To identify and secure the cooperation of companies with public waiting rooms that are interested in offering their venues as test sites, MRI is partnering with
DJG Marketing, a provider of outsourced media and marketing services for the publishing industry. Mattlin says DJG will assist MRI in developing partnerships with publishers for the secondary field tests that will involve a larger number of sites, as well as additional magazines and RFID equipment. Due to the higher costs that will be associated with these later tests, Mattlin says, buy-in from publishers will be vital.
"We know that there is sensitivity in the public about the use of RFID technology," Mattlin says, adding that MRI has no means of using RFID to identify anyone handling, opening or closing the magazines during the field tests. However, he says, MRI is still determining the best way to alert the public to the fact that magazines at test sites will carry wireless electronics to track their usage.

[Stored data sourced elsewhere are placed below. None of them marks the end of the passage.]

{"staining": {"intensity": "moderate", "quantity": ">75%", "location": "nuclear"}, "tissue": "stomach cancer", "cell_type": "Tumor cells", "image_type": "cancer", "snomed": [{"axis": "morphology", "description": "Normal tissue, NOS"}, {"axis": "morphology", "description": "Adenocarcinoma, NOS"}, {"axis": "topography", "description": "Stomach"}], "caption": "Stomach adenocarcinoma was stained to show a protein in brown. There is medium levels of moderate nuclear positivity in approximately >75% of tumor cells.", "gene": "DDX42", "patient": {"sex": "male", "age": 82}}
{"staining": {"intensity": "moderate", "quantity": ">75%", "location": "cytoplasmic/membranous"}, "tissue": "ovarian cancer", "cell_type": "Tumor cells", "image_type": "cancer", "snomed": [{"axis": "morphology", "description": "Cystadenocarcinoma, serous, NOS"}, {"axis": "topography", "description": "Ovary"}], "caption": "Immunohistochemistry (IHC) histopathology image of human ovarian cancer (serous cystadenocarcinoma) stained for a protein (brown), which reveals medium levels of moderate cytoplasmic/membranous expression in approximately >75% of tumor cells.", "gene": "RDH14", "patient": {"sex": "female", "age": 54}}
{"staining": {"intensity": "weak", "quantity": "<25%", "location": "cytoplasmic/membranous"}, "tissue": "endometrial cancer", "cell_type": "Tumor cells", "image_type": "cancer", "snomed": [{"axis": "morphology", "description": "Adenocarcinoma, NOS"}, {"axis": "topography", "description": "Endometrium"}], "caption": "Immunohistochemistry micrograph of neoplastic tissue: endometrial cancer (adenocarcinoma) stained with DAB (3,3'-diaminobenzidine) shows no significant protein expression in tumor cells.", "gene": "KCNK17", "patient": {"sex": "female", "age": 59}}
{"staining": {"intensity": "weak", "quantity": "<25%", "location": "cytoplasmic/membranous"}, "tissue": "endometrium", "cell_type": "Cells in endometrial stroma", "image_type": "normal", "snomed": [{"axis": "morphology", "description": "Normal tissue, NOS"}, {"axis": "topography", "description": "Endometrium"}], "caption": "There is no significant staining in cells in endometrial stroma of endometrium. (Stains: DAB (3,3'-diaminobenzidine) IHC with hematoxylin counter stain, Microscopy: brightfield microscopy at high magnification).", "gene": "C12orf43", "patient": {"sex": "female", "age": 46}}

Mattlin notes that advertisers and publishers are very interested in measuring magazine usage in public spaces. People have different reading habits and choices when in public buildings, such as a doctor's office or library, than they do at home, he says, but it's difficult to measure the usage of publications passed from one person to another, rather than purchased through a subscription. "There is a lot of reading that goes on in public spaces," he states, "and magazines with large subscription bases aren't always the ones with the largest audiences," since some titles have larger "pass-along" readership because they are read by many different people in public.